Indian Politicians Use Social Media to Reach Voters
Indian Politicians in the state of Maharashtra seem to be more active on social media these days. According to Yahoo Small Business, 2014 is going to be a crucial year for political parties all over the country. With 50 percent of the voters being under 35 and close to 40 percent living in urban areas, it has been perceived that regional political parties of Maharashtra have recently rushed to expand their social media presence to help reach out to these voters. Some digital experts in India do not agree with this approach.
According to The Economic Times India, regional parties in the state of Maharashtra have recently taken the lead in launching their accounts on various social media platforms in hopes to reach voters for the 2014 polls.

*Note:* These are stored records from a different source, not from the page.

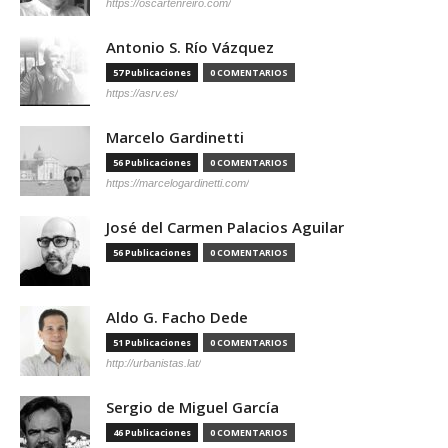
https://oscartenreiro.com/
Antonio S. Río Vázquez
57 Publicaciones
0 COMENTARIOS
https://asrv.es/
Marcelo Gardinetti
56 Publicaciones
0 COMENTARIOS
https://marcelogardinetti.com/
José del Carmen Palacios Aguilar
56 Publicaciones
0 COMENTARIOS
Aldo G. Facho Dede
51 Publicaciones
0 COMENTARIOS
http://urbanistas.lat/
Sergio de Miguel García
46 Publicaciones
0 COMENTARIOS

The Shiv Sena, NCP and MNS parties have recently reached out to voters through Facebook and Twitter and claim that the response has been encouraging. Anil Shidore, General Secretary of the MNSparty, reportedly stated that “youngsters are hooked on to Twitter and Facebook and we get a lot of response from them and they give suggestions and even negative feedback.” Further reported in The Times is that the country’s Congress is also looking at social media. A spokesperson of Congress in Maharashtra reportedly stated "The social media factor was discussed in the Jaipur chintan shivir of the party. The Congress has launched some portals and is in the process of upgrading them. Now, we are in the process of launching an account for the state party unit which will be linked to YouTube."
According to Yahoo Small Business, the Indian political parties are using social media to target voters and to post their mandates. In the article, the author compares this approach to that of the 1990s mindset when everyone wanted to have a website and be online. The article states that today the same motive has moved to social media and that the problem is that these moves lack intent and objective.
In my opinion, it’s hard to say whether the politician in Maharashtra have it right or not. Definitely being on platforms where your voters are is not a bad idea. The turnout rests on what online strategies the parties have. Given that this is a newer approach for Indian political parties, it is my opinion that we will see some doing it well and succeeding while other may struggle. How do you think the Indian public will react?